Als nächsten sollten wir uns darin üben, die Art und Weise zu verändern, wie wir verschiedene Dinge betrachten. Wir müssen Abstand zu dem Gedanken bekommen und realisieren, dass es sich nur um ein negatives Hirngespinst handelt, das uns schaden will und wird. Tritt zum Beispiel der Gedanke “ich bin nicht liebenswert” auf, könnte man die Art und Weise der Betrachtung ändern, in dem man zu sich selbst sagt: “Ich habe gerade das Gefühl, dass ich nicht liebenswert bin.” So schafft man Distanz zwischen dem Gedanken und sich selbst und lindert damit die Wirkung. Ein weiterer Kontragedanke wäre: “Ach, da meldet sich schon wieder die Stimme aus der Vergangenheit. Und schon wieder hat sie nichts Neues zu erzählen.” Auch die Frage: “Wie alt ist dieser Gedanke eigentlich? Trifft er überhaupt wirklich auf mich zu?” oder: “Wozu hilft mir dieser Gedanke eigentlich, hat er überhaupt irgendeinen Nutzen?” Kann einem dabei helfen, die Intensität destruktiver Gedanken zu verringern.

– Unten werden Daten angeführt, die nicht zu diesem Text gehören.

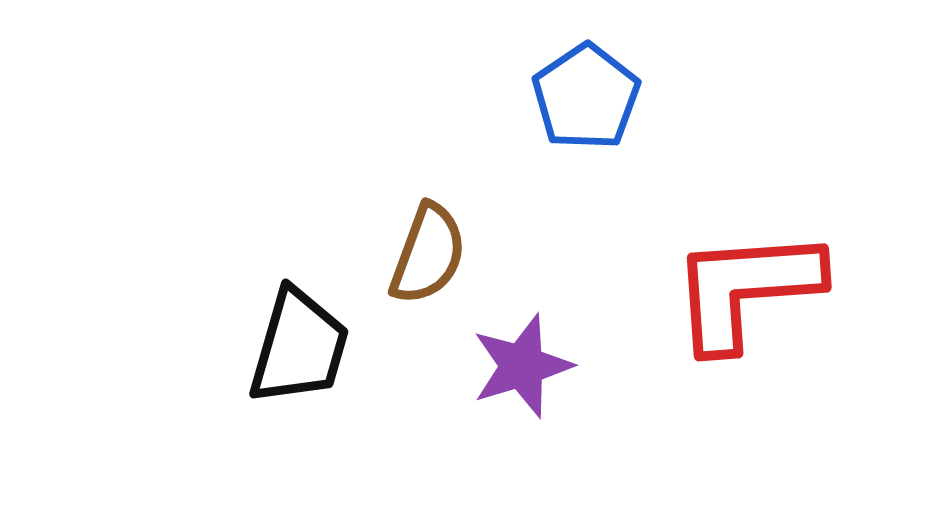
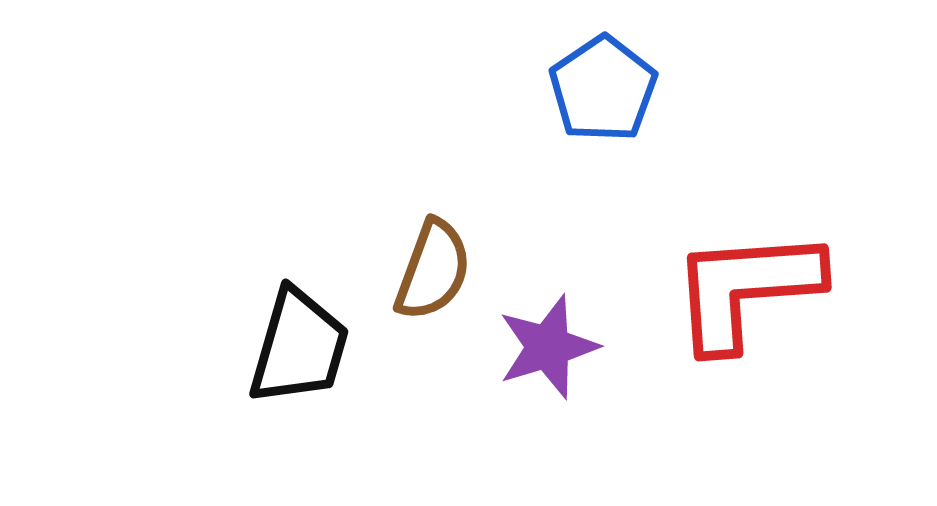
blue pentagon: moved 17 px right, 8 px up
brown semicircle: moved 5 px right, 16 px down
purple star: moved 26 px right, 19 px up
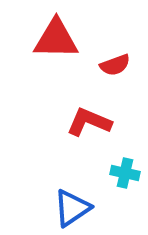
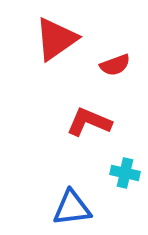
red triangle: rotated 36 degrees counterclockwise
blue triangle: rotated 27 degrees clockwise
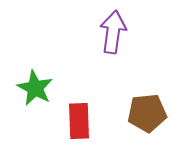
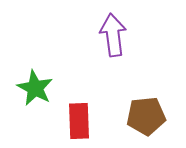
purple arrow: moved 3 px down; rotated 15 degrees counterclockwise
brown pentagon: moved 1 px left, 3 px down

Wir müssen lernen, einen Gedanken als das zu erkennen, was er eigentlich ist: nur ein Gedanke, der nichts weiter zu bedeuten hat. Ganz nach der chinesischen Weisheit: “Du kannst nicht verhindern, dass die Vögel der Besorgnis über deinen Kopf fliegen. Abere du kannst verhindern, dass sie sich in deinem Kopf ein Nest bauen.”